ABOUT THIS EXERCISE - Send back every record exactly.

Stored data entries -
....
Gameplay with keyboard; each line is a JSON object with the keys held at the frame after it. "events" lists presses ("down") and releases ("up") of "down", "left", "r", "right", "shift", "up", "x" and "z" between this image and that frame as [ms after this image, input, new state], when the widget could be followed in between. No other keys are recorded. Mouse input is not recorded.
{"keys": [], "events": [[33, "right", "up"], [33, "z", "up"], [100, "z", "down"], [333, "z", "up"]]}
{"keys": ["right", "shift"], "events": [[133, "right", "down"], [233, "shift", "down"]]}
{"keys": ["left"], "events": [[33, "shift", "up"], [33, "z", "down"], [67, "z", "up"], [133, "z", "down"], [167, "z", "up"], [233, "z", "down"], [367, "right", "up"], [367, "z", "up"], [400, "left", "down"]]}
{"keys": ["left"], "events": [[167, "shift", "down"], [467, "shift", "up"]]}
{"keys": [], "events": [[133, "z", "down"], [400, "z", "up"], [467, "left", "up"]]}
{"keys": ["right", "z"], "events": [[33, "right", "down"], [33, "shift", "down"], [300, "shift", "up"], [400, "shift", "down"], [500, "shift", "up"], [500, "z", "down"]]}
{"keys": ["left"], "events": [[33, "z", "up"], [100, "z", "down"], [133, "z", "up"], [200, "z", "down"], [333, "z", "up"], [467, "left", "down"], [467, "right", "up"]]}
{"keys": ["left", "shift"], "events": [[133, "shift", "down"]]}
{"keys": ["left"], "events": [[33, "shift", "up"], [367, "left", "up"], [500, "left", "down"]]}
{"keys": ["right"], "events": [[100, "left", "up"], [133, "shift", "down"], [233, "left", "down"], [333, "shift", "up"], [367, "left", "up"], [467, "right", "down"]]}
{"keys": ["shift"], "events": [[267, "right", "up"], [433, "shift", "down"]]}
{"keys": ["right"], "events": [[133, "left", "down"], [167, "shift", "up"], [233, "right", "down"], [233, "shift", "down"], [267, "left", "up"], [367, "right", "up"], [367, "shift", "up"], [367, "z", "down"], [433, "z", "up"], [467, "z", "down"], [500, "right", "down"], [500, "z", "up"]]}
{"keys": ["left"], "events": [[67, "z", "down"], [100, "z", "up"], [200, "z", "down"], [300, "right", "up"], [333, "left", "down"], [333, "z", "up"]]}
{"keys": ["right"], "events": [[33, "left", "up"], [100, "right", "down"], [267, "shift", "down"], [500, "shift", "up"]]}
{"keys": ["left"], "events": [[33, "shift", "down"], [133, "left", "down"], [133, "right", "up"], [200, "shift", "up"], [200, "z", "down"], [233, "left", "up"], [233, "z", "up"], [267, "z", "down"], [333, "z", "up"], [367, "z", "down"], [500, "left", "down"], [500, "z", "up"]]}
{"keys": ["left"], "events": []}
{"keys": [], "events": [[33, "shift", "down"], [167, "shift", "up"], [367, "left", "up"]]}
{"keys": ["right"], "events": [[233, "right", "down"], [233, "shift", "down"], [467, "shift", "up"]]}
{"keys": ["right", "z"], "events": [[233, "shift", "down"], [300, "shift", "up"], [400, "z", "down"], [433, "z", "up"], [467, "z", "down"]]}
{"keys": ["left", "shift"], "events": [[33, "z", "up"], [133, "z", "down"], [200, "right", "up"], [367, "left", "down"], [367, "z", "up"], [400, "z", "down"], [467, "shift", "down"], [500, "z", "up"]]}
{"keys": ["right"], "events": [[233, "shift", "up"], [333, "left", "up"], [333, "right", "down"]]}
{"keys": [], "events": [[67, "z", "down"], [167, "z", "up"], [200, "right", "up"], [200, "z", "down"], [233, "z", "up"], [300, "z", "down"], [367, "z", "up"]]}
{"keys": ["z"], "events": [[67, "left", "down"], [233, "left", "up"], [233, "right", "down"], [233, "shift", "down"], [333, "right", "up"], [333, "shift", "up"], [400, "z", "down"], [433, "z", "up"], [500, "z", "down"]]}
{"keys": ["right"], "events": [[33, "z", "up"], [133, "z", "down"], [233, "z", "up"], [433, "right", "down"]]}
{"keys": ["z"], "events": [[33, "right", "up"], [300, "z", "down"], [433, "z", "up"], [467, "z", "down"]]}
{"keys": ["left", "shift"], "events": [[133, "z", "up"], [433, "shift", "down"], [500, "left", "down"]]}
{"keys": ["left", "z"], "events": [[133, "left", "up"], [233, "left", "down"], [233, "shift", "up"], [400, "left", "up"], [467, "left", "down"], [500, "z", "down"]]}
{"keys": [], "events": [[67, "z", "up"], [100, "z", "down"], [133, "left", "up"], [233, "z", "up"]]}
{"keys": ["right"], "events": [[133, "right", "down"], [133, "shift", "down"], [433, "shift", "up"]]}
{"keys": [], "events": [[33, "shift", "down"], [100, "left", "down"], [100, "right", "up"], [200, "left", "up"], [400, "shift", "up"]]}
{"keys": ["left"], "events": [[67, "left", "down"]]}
....
RESULT OF THE EXERCISE -
Gameplay with keyboard; each line is a JSON object with the keys held at the frame after it. "events" lists presses ("down") and releases ("up") of "down", "left", "r", "right", "shift", "up", "x" and "z" between this image and that frame as [ms after this image, input, new state], when the widget could be followed in between. No other keys are recorded. Mouse input is not recorded.
{"keys": [], "events": [[33, "right", "up"], [33, "z", "up"], [100, "z", "down"], [333, "z", "up"]]}
{"keys": ["right", "shift"], "events": [[133, "right", "down"], [233, "shift", "down"]]}
{"keys": ["left"], "events": [[33, "shift", "up"], [33, "z", "down"], [67, "z", "up"], [133, "z", "down"], [167, "z", "up"], [233, "z", "down"], [367, "right", "up"], [367, "z", "up"], [400, "left", "down"]]}
{"keys": ["left"], "events": [[167, "shift", "down"], [467, "shift", "up"]]}
{"keys": [], "events": [[133, "z", "down"], [400, "z", "up"], [467, "left", "up"]]}
{"keys": ["right", "z"], "events": [[33, "right", "down"], [33, "shift", "down"], [300, "shift", "up"], [400, "shift", "down"], [500, "shift", "up"], [500, "z", "down"]]}
{"keys": ["left"], "events": [[33, "z", "up"], [100, "z", "down"], [133, "z", "up"], [200, "z", "down"], [333, "z", "up"], [467, "left", "down"], [467, "right", "up"]]}
{"keys": ["left", "shift"], "events": [[133, "shift", "down"]]}
{"keys": ["left"], "events": [[33, "shift", "up"], [367, "left", "up"], [500, "left", "down"]]}
{"keys": ["right"], "events": [[100, "left", "up"], [133, "shift", "down"], [233, "left", "down"], [333, "shift", "up"], [367, "left", "up"], [467, "right", "down"]]}
{"keys": ["shift"], "events": [[267, "right", "up"], [433, "shift", "down"]]}
{"keys": ["right"], "events": [[133, "left", "down"], [167, "shift", "up"], [233, "right", "down"], [233, "shift", "down"], [267, "left", "up"], [367, "right", "up"], [367, "shift", "up"], [367, "z", "down"], [433, "z", "up"], [467, "z", "down"], [500, "right", "down"], [500, "z", "up"]]}
{"keys": ["left"], "events": [[67, "z", "down"], [100, "z", "up"], [200, "z", "down"], [300, "right", "up"], [333, "left", "down"], [333, "z", "up"]]}
{"keys": ["right"], "events": [[33, "left", "up"], [100, "right", "down"], [267, "shift", "down"], [500, "shift", "up"]]}
{"keys": ["left"], "events": [[33, "shift", "down"], [133, "left", "down"], [133, "right", "up"], [200, "shift", "up"], [200, "z", "down"], [233, "left", "up"], [233, "z", "up"], [267, "z", "down"], [333, "z", "up"], [367, "z", "down"], [500, "left", "down"], [500, "z", "up"]]}
{"keys": ["left"], "events": []}
{"keys": [], "events": [[33, "shift", "down"], [167, "shift", "up"], [367, "left", "up"]]}
{"keys": ["right"], "events": [[233, "right", "down"], [233, "shift", "down"], [467, "shift", "up"]]}
{"keys": ["right", "z"], "events": [[233, "shift", "down"], [300, "shift", "up"], [400, "z", "down"], [433, "z", "up"], [467, "z", "down"]]}
{"keys": ["left", "shift"], "events": [[33, "z", "up"], [133, "z", "down"], [200, "right", "up"], [367, "left", "down"], [367, "z", "up"], [400, "z", "down"], [467, "shift", "down"], [500, "z", "up"]]}
{"keys": ["right"], "events": [[233, "shift", "up"], [333, "left", "up"], [333, "right", "down"]]}
{"keys": [], "events": [[67, "z", "down"], [167, "z", "up"], [200, "right", "up"], [200, "z", "down"], [233, "z", "up"], [300, "z", "down"], [367, "z", "up"]]}
{"keys": ["z"], "events": [[67, "left", "down"], [233, "left", "up"], [233, "right", "down"], [233, "shift", "down"], [333, "right", "up"], [333, "shift", "up"], [400, "z", "down"], [433, "z", "up"], [500, "z", "down"]]}
{"keys": ["right"], "events": [[33, "z", "up"], [133, "z", "down"], [233, "z", "up"], [433, "right", "down"]]}
{"keys": ["z"], "events": [[33, "right", "up"], [300, "z", "down"], [433, "z", "up"], [467, "z", "down"]]}
{"keys": ["left", "shift"], "events": [[133, "z", "up"], [433, "shift", "down"], [500, "left", "down"]]}
{"keys": ["left", "z"], "events": [[133, "left", "up"], [233, "left", "down"], [233, "shift", "up"], [400, "left", "up"], [467, "left", "down"], [500, "z", "down"]]}
{"keys": [], "events": [[67, "z", "up"], [100, "z", "down"], [133, "left", "up"], [233, "z", "up"]]}
{"keys": ["right"], "events": [[133, "right", "down"], [133, "shift", "down"], [433, "shift", "up"]]}
{"keys": [], "events": [[33, "shift", "down"], [100, "left", "down"], [100, "right", "up"], [200, "left", "up"], [400, "shift", "up"]]}
{"keys": ["left"], "events": [[67, "left", "down"]]}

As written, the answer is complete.